» **Work to complete**
A. Rewrite the paragraph of the post on bodies and rest that begins "This is the fifth post" as a short bulleted list that keeps its main facts.
B. In the post on bodies and rest, which herb shop is Jen Stovall with?
C. Carry on the post on bodies and rest, starting after its last sentence.

» **Selected passage**
* * *
This is the fifth post in a series called Resilient Resistance, happening in conjunction with a workshop series I'm co-leading with herbalist Jen Stovall of Maypop Herb Shop here in New Orleans on March 18 + 19. We're sharing strategies for doing justice work without burning out or giving up, using mindful movement, meditation, breathwork, nutrition and herbal medicine to nurture the resistance. Learn more and sign up at bearteachesyoga.org/resilientresistance

Because of capitalism, we tend to think of our bodies as machines on an assembly line: they should endlessly produce, zipping along at a swift and consistent pace, no need for rest. We treat some bodies more this this way than others: think of the enslaved people who labored on plantations in south Louisiana. Or now, the migrant farmers who pick tomatoes in Florida for pennies a day.

But even for those of us privileged enough to not work under such extreme conditions, this mindset pervades. How many of you have gone to work anyway when you’re sick? Or when you’ve got your period and all you really want to do is curl up with your hot water bottle? Count me in that number as well.
* * *
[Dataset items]
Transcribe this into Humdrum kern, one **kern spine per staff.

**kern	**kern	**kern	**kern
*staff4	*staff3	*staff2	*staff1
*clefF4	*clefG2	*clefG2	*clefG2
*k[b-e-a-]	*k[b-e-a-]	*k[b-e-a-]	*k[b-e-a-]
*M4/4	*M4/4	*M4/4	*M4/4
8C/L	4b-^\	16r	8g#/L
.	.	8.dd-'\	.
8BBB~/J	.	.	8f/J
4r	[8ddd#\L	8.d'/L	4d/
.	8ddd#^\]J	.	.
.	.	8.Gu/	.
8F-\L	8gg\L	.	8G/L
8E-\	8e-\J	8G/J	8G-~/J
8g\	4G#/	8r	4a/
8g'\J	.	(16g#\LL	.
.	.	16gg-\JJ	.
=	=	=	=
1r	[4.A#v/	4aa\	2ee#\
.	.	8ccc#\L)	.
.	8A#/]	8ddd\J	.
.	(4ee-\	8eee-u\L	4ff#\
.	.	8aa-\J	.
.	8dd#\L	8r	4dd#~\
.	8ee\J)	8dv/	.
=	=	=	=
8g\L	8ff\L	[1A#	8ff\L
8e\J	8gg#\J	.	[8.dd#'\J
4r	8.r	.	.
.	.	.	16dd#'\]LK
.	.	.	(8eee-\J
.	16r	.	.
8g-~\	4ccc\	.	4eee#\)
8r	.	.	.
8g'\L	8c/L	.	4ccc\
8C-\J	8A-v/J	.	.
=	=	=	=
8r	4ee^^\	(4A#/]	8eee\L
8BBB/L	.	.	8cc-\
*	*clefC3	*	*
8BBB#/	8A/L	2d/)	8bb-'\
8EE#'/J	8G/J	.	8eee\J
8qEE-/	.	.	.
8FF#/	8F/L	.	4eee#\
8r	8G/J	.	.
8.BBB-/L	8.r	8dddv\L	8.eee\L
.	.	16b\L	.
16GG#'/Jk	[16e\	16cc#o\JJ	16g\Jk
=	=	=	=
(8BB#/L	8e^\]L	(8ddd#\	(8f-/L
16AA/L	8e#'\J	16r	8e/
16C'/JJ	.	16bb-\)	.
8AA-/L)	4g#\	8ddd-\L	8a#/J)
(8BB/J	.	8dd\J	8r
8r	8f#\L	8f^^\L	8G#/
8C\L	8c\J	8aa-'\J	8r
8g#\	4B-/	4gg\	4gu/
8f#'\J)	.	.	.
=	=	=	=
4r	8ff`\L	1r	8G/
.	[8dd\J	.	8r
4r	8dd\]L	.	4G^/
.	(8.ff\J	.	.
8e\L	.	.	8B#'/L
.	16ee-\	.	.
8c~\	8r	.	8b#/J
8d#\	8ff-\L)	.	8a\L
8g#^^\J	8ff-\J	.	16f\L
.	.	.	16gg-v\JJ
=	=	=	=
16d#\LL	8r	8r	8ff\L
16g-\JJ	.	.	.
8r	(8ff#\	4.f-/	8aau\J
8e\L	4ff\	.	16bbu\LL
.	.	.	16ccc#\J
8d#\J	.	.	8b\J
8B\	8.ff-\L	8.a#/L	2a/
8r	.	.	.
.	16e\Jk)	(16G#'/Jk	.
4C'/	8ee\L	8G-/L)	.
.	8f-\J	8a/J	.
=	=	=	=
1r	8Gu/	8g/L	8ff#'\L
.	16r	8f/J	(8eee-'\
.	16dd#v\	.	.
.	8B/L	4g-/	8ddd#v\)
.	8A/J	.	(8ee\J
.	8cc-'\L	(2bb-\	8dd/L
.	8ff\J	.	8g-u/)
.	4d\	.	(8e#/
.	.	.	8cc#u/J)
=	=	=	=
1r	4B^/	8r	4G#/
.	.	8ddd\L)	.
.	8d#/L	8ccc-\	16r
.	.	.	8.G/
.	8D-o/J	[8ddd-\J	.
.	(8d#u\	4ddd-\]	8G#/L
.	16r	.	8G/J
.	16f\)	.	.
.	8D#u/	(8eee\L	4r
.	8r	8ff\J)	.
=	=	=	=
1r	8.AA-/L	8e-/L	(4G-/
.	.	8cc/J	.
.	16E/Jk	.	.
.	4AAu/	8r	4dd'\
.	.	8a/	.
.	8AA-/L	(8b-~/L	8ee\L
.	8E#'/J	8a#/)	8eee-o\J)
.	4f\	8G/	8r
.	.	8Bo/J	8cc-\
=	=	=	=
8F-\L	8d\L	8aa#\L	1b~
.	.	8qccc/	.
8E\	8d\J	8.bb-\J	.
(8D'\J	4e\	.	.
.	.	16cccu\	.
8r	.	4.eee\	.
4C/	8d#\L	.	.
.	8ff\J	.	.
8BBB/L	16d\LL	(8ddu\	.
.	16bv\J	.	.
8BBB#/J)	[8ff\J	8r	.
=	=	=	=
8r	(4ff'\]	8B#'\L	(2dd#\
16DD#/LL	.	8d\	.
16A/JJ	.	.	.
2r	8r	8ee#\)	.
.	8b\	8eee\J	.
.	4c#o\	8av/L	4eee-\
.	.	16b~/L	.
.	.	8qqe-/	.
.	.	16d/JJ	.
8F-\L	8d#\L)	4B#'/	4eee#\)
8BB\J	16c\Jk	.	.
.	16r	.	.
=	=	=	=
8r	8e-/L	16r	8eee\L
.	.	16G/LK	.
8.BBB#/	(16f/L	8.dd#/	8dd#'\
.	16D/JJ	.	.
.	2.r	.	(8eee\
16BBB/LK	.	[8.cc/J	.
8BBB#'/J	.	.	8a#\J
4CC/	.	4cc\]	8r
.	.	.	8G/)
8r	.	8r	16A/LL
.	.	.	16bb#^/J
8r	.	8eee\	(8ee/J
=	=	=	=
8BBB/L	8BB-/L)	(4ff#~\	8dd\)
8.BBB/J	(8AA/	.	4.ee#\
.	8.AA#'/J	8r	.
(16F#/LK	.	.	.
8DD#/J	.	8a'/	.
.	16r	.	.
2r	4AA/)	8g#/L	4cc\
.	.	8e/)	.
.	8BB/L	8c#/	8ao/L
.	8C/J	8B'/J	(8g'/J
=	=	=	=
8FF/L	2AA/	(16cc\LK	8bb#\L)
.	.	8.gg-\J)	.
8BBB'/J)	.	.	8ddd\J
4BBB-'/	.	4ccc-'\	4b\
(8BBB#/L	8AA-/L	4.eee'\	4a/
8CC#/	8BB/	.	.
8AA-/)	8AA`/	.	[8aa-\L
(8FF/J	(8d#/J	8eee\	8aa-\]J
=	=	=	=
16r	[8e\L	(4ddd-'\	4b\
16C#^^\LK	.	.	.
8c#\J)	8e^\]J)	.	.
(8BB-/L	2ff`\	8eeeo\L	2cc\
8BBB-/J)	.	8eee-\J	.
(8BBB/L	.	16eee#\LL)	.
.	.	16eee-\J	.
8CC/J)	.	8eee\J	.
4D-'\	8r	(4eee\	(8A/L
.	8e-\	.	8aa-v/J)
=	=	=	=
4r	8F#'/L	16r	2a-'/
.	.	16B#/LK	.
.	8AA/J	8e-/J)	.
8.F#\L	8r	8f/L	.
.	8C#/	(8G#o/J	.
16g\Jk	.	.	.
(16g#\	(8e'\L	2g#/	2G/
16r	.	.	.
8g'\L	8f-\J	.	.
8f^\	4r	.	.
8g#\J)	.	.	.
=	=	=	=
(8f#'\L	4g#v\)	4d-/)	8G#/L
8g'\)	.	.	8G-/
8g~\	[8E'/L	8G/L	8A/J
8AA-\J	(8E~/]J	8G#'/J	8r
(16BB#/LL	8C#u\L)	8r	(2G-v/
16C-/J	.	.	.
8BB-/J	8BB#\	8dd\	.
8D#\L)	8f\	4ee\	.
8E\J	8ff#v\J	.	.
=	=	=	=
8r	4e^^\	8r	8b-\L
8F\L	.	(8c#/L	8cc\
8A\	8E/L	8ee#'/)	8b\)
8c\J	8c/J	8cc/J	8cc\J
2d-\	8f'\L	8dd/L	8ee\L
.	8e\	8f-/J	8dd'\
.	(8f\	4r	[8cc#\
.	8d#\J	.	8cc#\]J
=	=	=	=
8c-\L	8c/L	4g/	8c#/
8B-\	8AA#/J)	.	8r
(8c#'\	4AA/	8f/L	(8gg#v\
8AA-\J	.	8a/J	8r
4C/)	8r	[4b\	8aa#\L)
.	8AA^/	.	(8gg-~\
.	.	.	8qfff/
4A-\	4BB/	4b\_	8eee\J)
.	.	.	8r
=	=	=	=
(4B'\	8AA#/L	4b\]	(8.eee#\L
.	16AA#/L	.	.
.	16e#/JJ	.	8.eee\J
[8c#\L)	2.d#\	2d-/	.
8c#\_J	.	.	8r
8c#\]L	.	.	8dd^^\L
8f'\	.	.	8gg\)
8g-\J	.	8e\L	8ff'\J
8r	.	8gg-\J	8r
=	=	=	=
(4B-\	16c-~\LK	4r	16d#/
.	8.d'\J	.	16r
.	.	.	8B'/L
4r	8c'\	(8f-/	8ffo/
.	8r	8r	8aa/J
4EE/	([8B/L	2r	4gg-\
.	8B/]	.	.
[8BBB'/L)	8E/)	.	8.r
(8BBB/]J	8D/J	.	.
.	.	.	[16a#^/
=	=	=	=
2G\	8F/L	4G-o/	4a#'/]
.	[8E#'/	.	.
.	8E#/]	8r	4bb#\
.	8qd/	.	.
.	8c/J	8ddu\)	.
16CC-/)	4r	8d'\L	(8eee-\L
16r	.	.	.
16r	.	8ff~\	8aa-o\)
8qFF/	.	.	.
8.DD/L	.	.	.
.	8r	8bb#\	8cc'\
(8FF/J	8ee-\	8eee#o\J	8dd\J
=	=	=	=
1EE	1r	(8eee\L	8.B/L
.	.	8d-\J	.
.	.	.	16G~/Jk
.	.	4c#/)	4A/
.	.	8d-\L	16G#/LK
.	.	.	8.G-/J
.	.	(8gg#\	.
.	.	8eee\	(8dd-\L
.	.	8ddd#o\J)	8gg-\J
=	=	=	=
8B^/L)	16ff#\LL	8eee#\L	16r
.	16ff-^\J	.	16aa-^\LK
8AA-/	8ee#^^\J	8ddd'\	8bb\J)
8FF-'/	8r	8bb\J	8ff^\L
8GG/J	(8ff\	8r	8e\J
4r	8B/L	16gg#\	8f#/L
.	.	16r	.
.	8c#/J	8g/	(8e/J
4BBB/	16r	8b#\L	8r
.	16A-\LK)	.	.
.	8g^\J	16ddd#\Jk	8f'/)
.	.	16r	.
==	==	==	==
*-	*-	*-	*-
* * *
» **Answers in order**
A.
- Fifth post in the Resilient Resistance series
- Runs alongside a workshop series co-led with herbalist Jen Stovall of Maypop Herb Shop in New Orleans on March 18 + 19
- Shares strategies for doing justice work without burning out or giving up
- Tools: mindful movement, meditation, breathwork, nutrition and herbal medicine
- More information and sign-up: bearteachesyoga.org/resilientresistance

B. Maypop Herb Shop.

C.
I’m not blaming us for this--I’m blaming our culture and our society that makes it damn near impossible to give ourselves a break. Many people simply don’t get sick days, others who get them can’t afford to take a sick day, and some simply won’t let themselves be “off” even when it’s what the body is calling for most.

But our bodies are not machines.

They cannot work endlessly until they die. They're part of nature, and nature takes breaks. Nature has cycles. Machines do not.*

Certainly for some of us it is easier to take a vacation or even just take a day off of work, and I don’t mean to minimize those distinctions.  And it can feel like if we step away from the work even momentarily, it will all fall apart. In the social justice world, we think that if we take breaks that we're selling out.

But if we don't take breaks, you’ll be burning out. My most seasoned teachers and mentors in this work, many of whom live and work in frontline communities, all espouse this wisdom. It is from them that I have learned this lesson.

Taking breaks doesn't mean taking breaks from caring. But it does mean taking breaks from the things that wear you down: the 24-hour news cycle. Social media. Being deeply engaged with every single terrible thing happening in the world.

Take a day (or forty!) off social media. Decolonize the part of your mind that insists that if you stop working, you’re worthless. Do something sweet that replenishes yourself.

Let yourself truly rest.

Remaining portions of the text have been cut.